| QUOTED TEXT |
'''

ExOne refined the process, however, through its Triple ACT technology whereby ultrasonic dispensing, a new roller type and a compacting roller give the company better results. In their ultrasonic dispensing technology uses an ultrasonically vibrating hopper to rapidly dose a wide area with precisely the right amount of powder. With less clumping and more accurate and evenly spread powder gives a better, denser green part which results in a more accurate part later on. In spreading, usually in other technologies, one single roller or knife spreads out powder over the build surface and also compacts it so it has the right density while filling the entire layer (you hope). One single tool is then responsible for two very different operations which have to occur simultaneously. Obviously spreading is a crucial step, and ExOne’s major innovation here is in separating the packing and spreading into two separate steps. A knurled roller spreads powder evenly while a separate compacting roller is optimized to compact the powder. Triple ACT gives ExOne distinct advantages over other competing technologies in part quality and accuracy. We interviewed Rick Lucas who is ExOne’s CTO and behind the team that developed this technology and the others that ExOne deploys.

Rick has a background in materials and product development and has been with ExOne for eight years. During that time the firm has continued to develop its large sand printers as well as introduce metal printers such as the M-flex, Innovent+ for testing and development and the X1 25Pro for production and the X1 160Pro for large scale manufacturing. Simultaneously the company has expanded its powder range, recently announcing 15 new materials taking their total number of metals to 21.

Rick says that “When you think about ExOne’s history of 20 years in 3D printing..there are two areas of development…bigger platforms, the sand machines for casting and metal printing.”

“On the metal printing side: we’ve been working for over 15 years on the metal matrix material printing process. This involves 50-micron powders and a secondary infiltration by a lower melting point alloy. One of the main advantages of this process is that there is not a lot of shrinkage. Parts also have good properties and hold shapes and geometry well.” 

ExOne’s customers, however, wanted more.

'''

| TASK REQUIREMENTS |
Write out the ExOne passage word for word, starting with "Rick says that" and going on through "however, wanted more.".

| ITEMS |
'''

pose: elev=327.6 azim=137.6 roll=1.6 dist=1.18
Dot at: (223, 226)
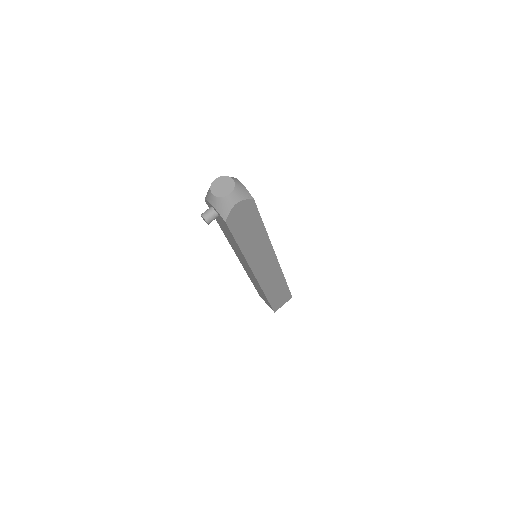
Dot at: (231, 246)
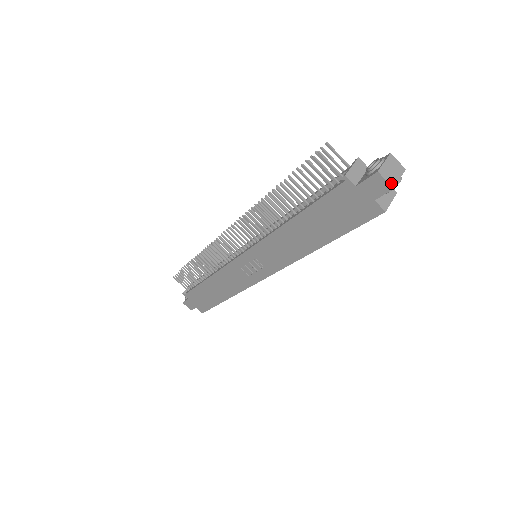
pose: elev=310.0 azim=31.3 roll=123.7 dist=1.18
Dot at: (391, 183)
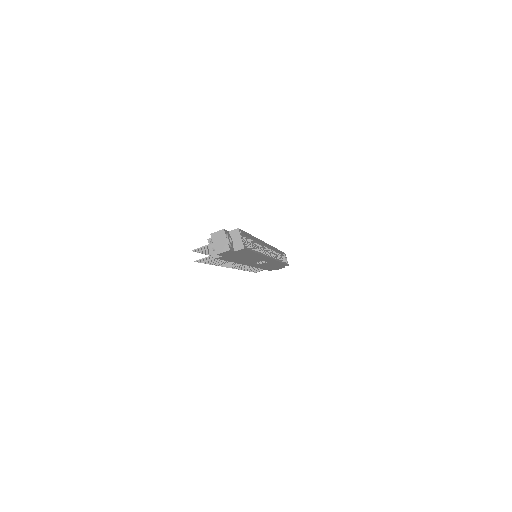
Dot at: (226, 250)
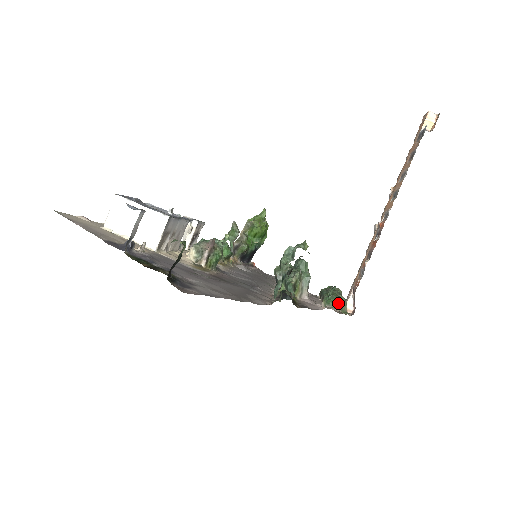
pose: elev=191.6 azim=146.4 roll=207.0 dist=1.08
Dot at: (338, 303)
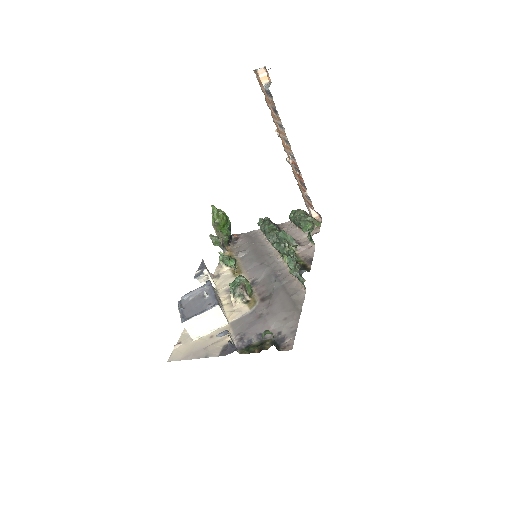
Dot at: (311, 225)
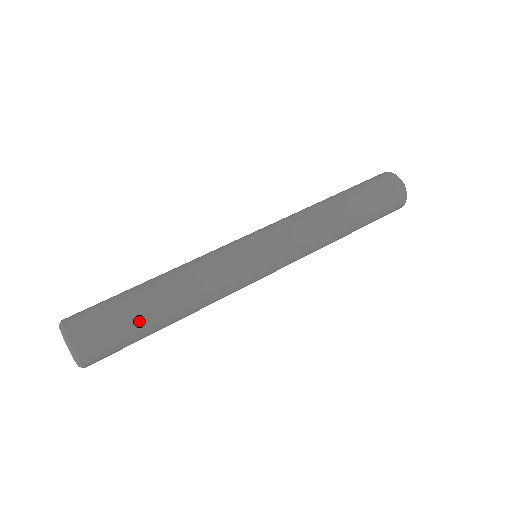
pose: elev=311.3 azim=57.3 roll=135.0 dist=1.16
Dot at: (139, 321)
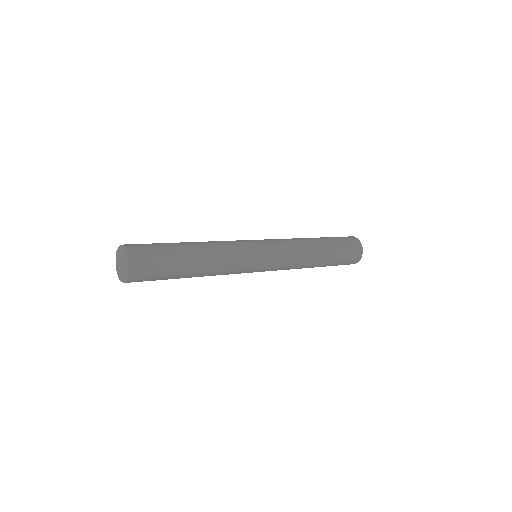
Dot at: (171, 246)
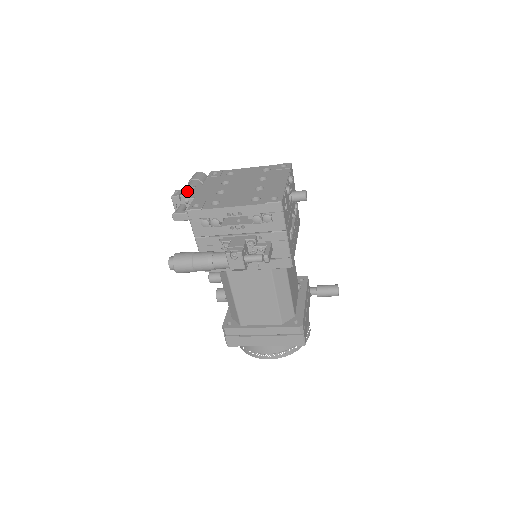
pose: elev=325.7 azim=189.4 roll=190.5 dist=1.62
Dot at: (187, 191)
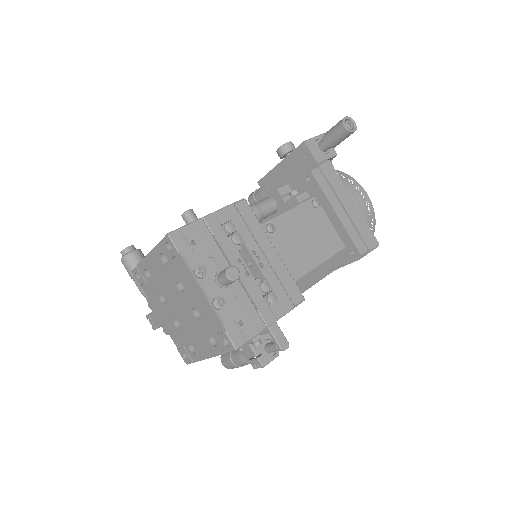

'''

| TASK RESPONSE |
Rick says that “When you think about ExOne’s history of 20 years in 3D printing..there are two areas of development…bigger platforms, the sand machines for casting and metal printing.”

“On the metal printing side: we’ve been working for over 15 years on the metal matrix material printing process. This involves 50-micron powders and a secondary infiltration by a lower melting point alloy. One of the main advantages of this process is that there is not a lot of shrinkage. Parts also have good properties and hold shapes and geometry well.” 

ExOne’s customers, however, wanted more.